Not necessarily, but the transfer is a signal worth reading carefully because it points in one of two directions and which one matters a great deal.
When an inmate gets into a fight, spends three weeks in the hole, and then gets transferred to a different facility, the move is almost always deliberate. Facilities do not transfer people after a fight without a reason, and there are two common ones.
The first is that he was the aggressor or a willing participant and the fight was serious enough to trigger a custody level increase. In that case the transfer is to a higher security facility, which is a direct consequence of the incident. A custody increase also typically comes with loss of good time credits, which does push the release date back. How much depends on what the Disciplinary Hearing Officer decided and how many credits he had accumulated. It does not automatically mean the maximum sentence, but losing good time is a real and concrete setback.
The second possibility is that he was the victim, or was caught in a situation where his safety in the original facility could no longer be guaranteed. In that case the transfer is protective, moving him somewhere he can safely return to general population without the same threat present. That kind of transfer does not carry the same disciplinary weight and would not affect his good time credits or push him toward a maximum sentence.

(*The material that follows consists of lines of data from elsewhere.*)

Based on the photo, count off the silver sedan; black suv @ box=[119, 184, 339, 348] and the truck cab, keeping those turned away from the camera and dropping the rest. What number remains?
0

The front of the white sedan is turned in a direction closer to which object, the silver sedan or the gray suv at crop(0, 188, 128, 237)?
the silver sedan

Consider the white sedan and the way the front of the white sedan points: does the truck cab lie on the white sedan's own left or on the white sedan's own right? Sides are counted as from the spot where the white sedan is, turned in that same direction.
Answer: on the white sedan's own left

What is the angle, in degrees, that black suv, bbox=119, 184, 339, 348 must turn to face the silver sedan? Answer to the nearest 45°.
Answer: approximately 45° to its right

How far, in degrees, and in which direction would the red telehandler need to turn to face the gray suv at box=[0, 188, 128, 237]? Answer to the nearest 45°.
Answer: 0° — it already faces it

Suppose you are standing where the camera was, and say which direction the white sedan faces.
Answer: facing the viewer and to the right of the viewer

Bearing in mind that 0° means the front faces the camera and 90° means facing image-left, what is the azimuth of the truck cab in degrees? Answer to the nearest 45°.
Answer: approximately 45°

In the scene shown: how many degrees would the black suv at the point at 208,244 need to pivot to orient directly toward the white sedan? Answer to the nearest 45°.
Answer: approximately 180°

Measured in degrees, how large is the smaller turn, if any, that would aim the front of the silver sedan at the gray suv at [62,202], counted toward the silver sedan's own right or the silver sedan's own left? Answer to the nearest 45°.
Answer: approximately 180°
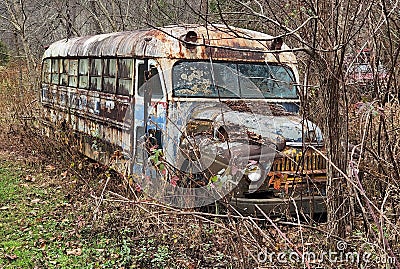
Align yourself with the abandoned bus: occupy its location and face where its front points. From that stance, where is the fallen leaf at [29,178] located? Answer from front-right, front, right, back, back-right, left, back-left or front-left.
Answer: back

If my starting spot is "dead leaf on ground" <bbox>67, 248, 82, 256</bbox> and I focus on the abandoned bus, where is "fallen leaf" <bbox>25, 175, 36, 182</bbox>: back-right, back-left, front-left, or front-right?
front-left

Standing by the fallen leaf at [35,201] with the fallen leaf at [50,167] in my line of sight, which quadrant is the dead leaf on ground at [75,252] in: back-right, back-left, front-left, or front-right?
back-right

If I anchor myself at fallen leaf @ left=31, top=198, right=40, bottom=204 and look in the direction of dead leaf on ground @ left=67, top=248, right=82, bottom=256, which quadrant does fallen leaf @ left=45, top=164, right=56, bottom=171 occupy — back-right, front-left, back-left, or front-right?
back-left

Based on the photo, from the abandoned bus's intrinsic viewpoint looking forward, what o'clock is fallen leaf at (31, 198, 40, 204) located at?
The fallen leaf is roughly at 5 o'clock from the abandoned bus.

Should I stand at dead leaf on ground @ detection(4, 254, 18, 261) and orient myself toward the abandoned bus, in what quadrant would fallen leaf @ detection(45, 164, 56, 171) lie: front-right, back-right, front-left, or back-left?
front-left

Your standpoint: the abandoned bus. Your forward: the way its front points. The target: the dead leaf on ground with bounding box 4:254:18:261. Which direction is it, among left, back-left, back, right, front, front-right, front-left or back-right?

The way to tell which situation applies is to ask him directly and also to find out what his new custody level is. If he went up in security classification, the fight was likely treated as his fault or at a minimum a mutual participation. If his classification stayed the same or the new facility is comparable to the old one, the transfer was more likely protective.
Either way his good time credit balance is the number to watch, and his case manager at the new facility can tell him exactly where that stands.